On Thursday, the company's newest store debuted on the third floor of the Time Warner Center in New York City, not far from where the Borders book chain once stood before going out of business. The immaculate, 4,000 square foot wood-lined space has all the signifiers of a traditional haven for books, but is perpetually reminding customers that it's trying to hook them on Amazon's operating system.
Guests are immediately welcomed by an Echo speaker, primed to respond to customer requests. (These requests need not limited to Amazon or the physical space; I asked Echo to play Bjork, and she cranked out "Hyperballad" loudly enough to annoy a fellow shopper.). Books are presented with their covers flashing out--similar to how they appear online--and are mostly paired with an online customer rating (see below, Patti Smith's memoir M Train, with four stars).
The tech behemoth coverts its online data into a smart offline discovery experience. Books are organized by genre, but also showcase sections devoted to more specific tastes, like "Fiction Top Sellers in New York," based on what readers in the Big Apple rated highly on Amazon.com. (Unsurprisingly, these include apocalyptic tomes such as 1984, by George Orwell, and Margaret Atwood's The Handmaid's Tale.) There's also a "Page Turners" section, featuring books that customers finished reading on their Kindles in fewer than three days, like J.D. Vance's Hillbilly Elegy.

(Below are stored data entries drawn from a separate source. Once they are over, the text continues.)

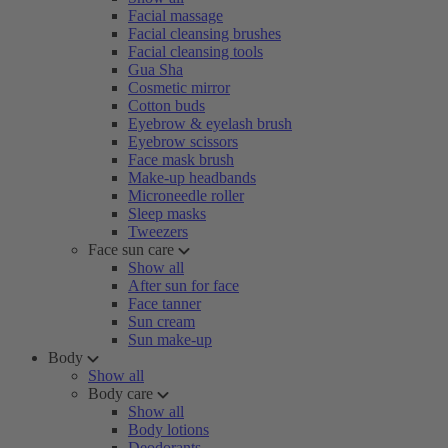
Facial massage
Facial cleansing brushes
Facial cleansing tools
Gua Sha
Cosmetic mirror
Cotton buds
Eyebrow & eyelash brush
Eyebrow scissors
Face mask brush
Make-up headbands
Microneedle roller
Sleep masks
Tweezers
Face sun care
Show all
After sun for face
Face tanner
Sun cream
Sun make-up
Body
Show all
Body care
Show all
Body lotions
Deodorants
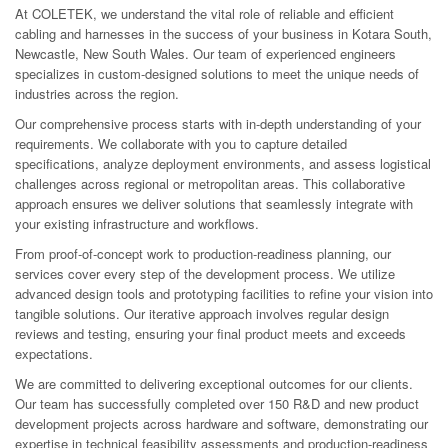
At COLETEK, we understand the vital role of reliable and efficient
cabling and harnesses in the success of your business in Kotara South,
Newcastle, New South Wales. Our team of experienced engineers
specializes in custom-designed solutions to meet the unique needs of
industries across the region.
Our comprehensive process starts with in-depth understanding of your
requirements. We collaborate with you to capture detailed
specifications, analyze deployment environments, and assess logistical
challenges across regional or metropolitan areas. This collaborative
approach ensures we deliver solutions that seamlessly integrate with
your existing infrastructure and workflows.
From proof-of-concept work to production-readiness planning, our
services cover every step of the development process. We utilize
advanced design tools and prototyping facilities to refine your vision into
tangible solutions. Our iterative approach involves regular design
reviews and testing, ensuring your final product meets and exceeds
expectations.
We are committed to delivering exceptional outcomes for our clients.
Our team has successfully completed over 150 R&D and new product
development projects across hardware and software, demonstrating our
expertise in technical feasibility assessments and production-readiness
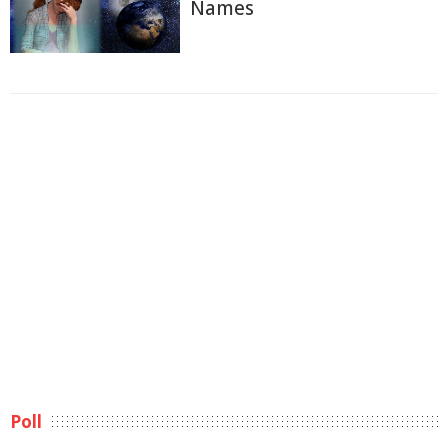
Names
Poll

Perhaps most notable, though, is the strategic move not to place prices on the books themselves. That's because this is where the critical Amazonian conversion happens: Book costs are "dynamic," a store rep explains, meaning a book will be less expensive for a member of Amazon's Prime subscription service than it would be for a non-member, though the discount varies from product to product. Customers need to scan the item's barcode in their Amazon app to learn the price. If that customer doesn't have the app, they can scan the item at a kiosk. (But these can be difficult to find, incentivizing users to download the app anyway.)
This, coupled with the badgering to "become a prime member" at check out, leads some analysts to argue that the physical stores are a ploy to convert shoppers to the more expensive Prime membership. Jennifer Cast, vice president of Amazon Books, disagrees. "We are a bookstore, and yes, for Prime members our prices are better," she said on the day of the store opening. "I would flip it around and say that at Amazon, we're always looking at ways to make our prime membership more valuable." The New York store, located in a high-traffic tourist zone, is also an opportunity for the company to acquire new customers who've never before shopped at Amazon.
On the store's first day in business, guests seemed to enjoy the experience--sort of. "I like that the prices are the same as they are online," says a teenage girl, flipping through a copy of Roxane Gay's Dangerous Women. Her friend interjects: "But annoying that you can't see them!"